I have been working for years on my attachment style. I have been very conscious of the relationship with my parents and of how that relationship has shaped my unconscious decisions about life in general. I used to have an insecure attachment style of the type preoccupied. This means that no contact made me feel extremely anxious and I would desperately initiate contact with another person. If contact couldn’t be made, I would force it until it happened. I then realised how destructive that was for me and my relationships. Who can tolerate a constant source of frenetic psychological energy?
I believe there is a strong connection between the preoccupied type and the development of high sensitivity and intuitive skills, since this type tend to have a very sensitive nervous system and problems with communication. This makes them less keen on communicating their needs directly and more prone to “act out” when triggered, also known as doing stupid stuff as revenge (drug abuse, cheating, stealing). Today I oscillate between the fearful and secure types depending on the situation.

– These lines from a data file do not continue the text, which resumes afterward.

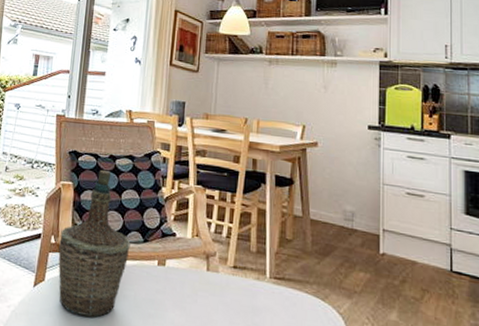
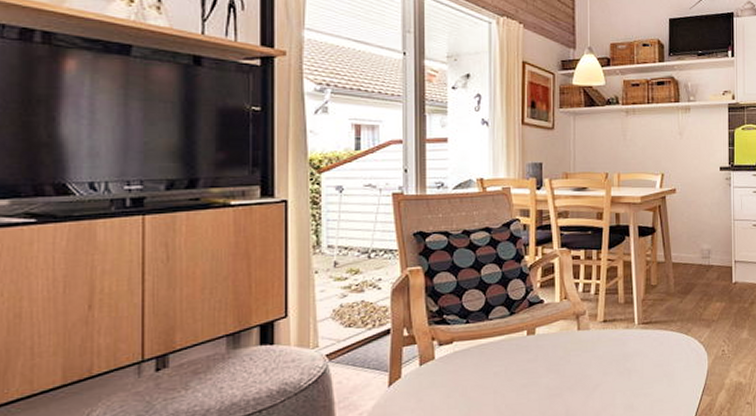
bottle: present [58,170,131,318] -> none [414,248,496,404]

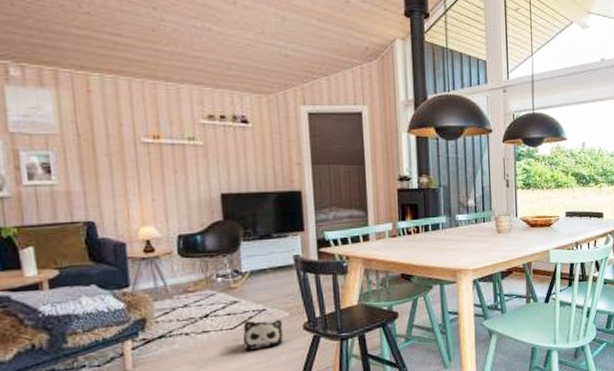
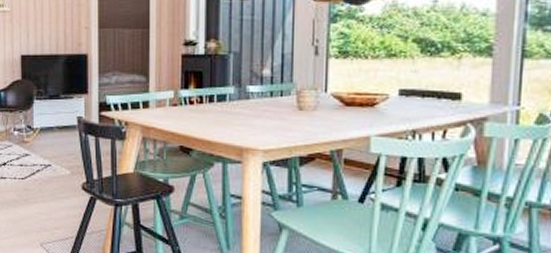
plush toy: present [242,319,283,350] -> none [31,173,63,201]

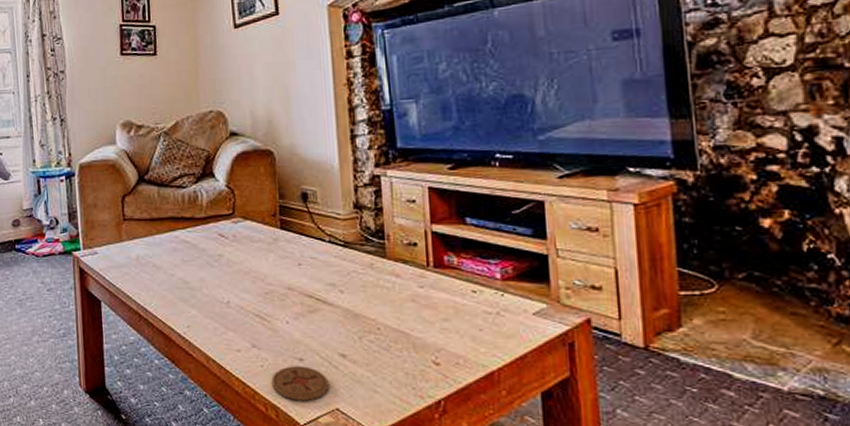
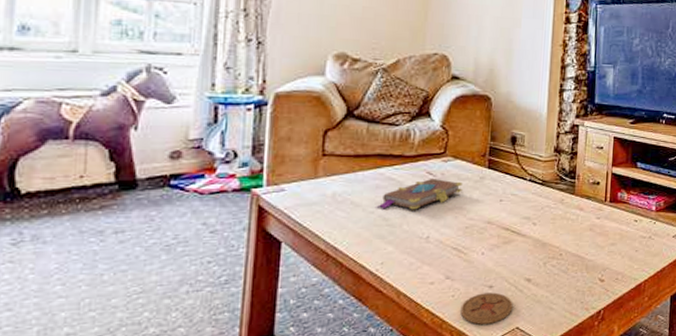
book: none [175,240,257,273] -> present [376,178,463,210]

If there is some degree of balance in a relationship, I can display secure patterns of behaviour, meaning that I’m able to make contact when necessary or whenever I feel like doing so. When I start to experience situations that trigger my childhood memories though (anger outbursts, insensitivity, control), I revert to fearful. I despise returning to needy so I constantly agonise instead about making contact with someone or not. Most times I want to make contact, but I’m afraid of the outcome and of being triggered again so I tend to pull away and act cold as a self-defense mechanism.
Dismissive babies (and adults) are comfortable with little to no contact. They don’t care if they hear back, or not, from others. They don’t provide a response all the time, even if necessary. They take other people’s lack of response as a sign to respect people’s wish for no contact. This type downplays the role of relationships in their life and are extremely self-reliant. Dismissives experience high avoidance but low anxiety, whereas fearful types experience high avoidance and high anxiety. Fearful types tend to be more dependent on relationships than dismissive ones but they fear rejection and tend to have low self-esteem.
To end on a good note, let me go back to the secure type so that we are all reminded of what our aim should be when commiting to heal our attachment issues. Secure babies (and adults) can trust others easily and are attuned to other people’s emotions and their own. This type is comfortable with communication and telling others about their hurt and upsets in a direct way. They also engage with others in a basis of cooperation which in turn makes flexibility possible in relationships. Now how do we reach this stage, if we are inked by insecurity since our early childhood? I would say inner bonding and inner building are golden keys of such journey, and which I hope to develop further in another article.